Half baked post here, mostly just a note to self.
I want to store data and time together, like in the description of Datomic. In face I *have* been doing this for some time, but I want to be more formal about it.
First, all my attempts within PostgreSQL suck. I end up with massive tables that need to be reduced after the fact and that don’t really do what I want.
CouchDB’s document approach is interesting, in that you can store time
stamp in the doc, and/or use the timestamp as part of the doc id, but
it is also annoying…for a case like vds, I just want to record that
the detector started at some point and stopped at some other point,
but since the stop isn’t announce, I need to record every time the
Suppose I have a batch of VDS detectors, announced by a file that says that as of that day, all of those detectors are on. So the next time a new file is received, only the detectors in the file are still on, all the ones not in the file are implicitly off.

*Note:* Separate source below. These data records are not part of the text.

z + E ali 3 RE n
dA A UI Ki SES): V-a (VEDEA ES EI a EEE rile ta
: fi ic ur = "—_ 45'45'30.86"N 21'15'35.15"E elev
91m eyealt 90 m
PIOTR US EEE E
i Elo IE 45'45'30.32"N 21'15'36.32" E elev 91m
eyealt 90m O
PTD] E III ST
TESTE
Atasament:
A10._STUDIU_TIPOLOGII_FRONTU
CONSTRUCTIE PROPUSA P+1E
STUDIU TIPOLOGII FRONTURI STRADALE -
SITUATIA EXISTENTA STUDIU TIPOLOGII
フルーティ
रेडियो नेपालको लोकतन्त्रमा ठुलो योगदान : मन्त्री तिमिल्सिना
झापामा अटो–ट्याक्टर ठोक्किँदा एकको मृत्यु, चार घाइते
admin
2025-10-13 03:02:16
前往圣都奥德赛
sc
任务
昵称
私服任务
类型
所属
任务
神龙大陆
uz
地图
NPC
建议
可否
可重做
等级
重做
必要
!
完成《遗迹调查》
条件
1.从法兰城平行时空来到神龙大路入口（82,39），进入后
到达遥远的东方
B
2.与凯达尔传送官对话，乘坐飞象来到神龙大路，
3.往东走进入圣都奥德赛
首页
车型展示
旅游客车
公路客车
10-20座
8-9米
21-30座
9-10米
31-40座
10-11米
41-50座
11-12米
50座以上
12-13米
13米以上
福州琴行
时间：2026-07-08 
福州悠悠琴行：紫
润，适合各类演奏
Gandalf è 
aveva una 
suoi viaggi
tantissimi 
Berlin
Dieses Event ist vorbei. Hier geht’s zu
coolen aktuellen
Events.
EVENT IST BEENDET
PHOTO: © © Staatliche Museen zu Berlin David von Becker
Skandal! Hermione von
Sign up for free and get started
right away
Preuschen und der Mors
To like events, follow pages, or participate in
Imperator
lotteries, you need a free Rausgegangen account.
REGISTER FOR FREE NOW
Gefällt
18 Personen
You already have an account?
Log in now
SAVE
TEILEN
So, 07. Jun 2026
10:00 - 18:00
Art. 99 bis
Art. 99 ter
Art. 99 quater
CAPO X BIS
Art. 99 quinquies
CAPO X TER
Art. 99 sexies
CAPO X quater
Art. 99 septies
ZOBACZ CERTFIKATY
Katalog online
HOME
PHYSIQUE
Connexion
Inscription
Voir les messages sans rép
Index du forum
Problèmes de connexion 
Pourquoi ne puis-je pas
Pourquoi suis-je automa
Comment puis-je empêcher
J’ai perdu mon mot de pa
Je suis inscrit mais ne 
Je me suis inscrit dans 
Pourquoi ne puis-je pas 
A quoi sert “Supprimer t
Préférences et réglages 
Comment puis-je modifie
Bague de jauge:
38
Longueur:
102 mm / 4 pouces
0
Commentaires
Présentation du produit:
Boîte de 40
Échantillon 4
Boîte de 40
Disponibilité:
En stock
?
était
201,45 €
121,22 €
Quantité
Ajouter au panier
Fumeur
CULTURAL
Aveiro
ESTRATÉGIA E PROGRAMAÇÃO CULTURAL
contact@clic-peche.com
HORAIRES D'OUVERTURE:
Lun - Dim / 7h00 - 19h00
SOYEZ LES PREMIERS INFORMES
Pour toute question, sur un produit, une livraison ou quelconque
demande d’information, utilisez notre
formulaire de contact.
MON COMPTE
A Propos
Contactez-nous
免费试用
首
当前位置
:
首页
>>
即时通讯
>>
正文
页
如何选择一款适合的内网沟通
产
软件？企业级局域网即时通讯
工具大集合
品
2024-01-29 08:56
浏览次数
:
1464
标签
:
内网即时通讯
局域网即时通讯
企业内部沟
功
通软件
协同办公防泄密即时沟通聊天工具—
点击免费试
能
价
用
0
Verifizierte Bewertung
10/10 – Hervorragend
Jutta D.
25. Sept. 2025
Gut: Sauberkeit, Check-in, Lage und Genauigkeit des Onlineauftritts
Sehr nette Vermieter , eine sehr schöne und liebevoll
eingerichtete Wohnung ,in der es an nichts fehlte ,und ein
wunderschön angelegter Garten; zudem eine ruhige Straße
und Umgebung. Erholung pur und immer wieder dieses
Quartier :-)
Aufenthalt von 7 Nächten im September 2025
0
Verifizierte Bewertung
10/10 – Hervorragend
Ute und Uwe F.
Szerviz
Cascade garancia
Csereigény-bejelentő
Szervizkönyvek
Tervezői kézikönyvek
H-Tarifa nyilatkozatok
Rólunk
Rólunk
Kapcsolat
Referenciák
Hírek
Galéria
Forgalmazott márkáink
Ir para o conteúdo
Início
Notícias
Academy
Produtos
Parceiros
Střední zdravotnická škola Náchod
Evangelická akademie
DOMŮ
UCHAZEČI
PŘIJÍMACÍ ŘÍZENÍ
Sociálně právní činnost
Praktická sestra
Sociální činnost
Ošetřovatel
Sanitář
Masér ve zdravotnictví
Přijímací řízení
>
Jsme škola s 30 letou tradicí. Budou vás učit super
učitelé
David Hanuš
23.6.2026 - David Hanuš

But if I am also storing data from all of those detectors at the same time, then in theory at least I should know whether or not the detector is on for any given day.
Okay, but what about the other metadata, like the segment length, that might change based on other changes in the system but that leave the core facts about the detector (it is on the freeway, at a point in space, collecting data for a bucha lanes) intact? Those facts need to be written down each time they change, and if there isn’t a new entry in the new detector listing, then that means that the detector is off and the last state is the penultimate state, and the last day that the detector might have been active and with characteristics is the last day it collected data.
I’m trying to talk myself out of having to write a date stamp to “all the detectors not in this file that do not yet have a final active date”, which seems stupid and inefficient. And I don’t think I have to do that. The facts as of the last update are true until those facts are changed. The fact that the detector is not in the new detector list is irrelevant because I know that it isn’t collecting data anymore.
To get the descriptive facts about a detector for a particular day’s data, all I need to do is get the document from the detector state db that is less than or equal to the day in question.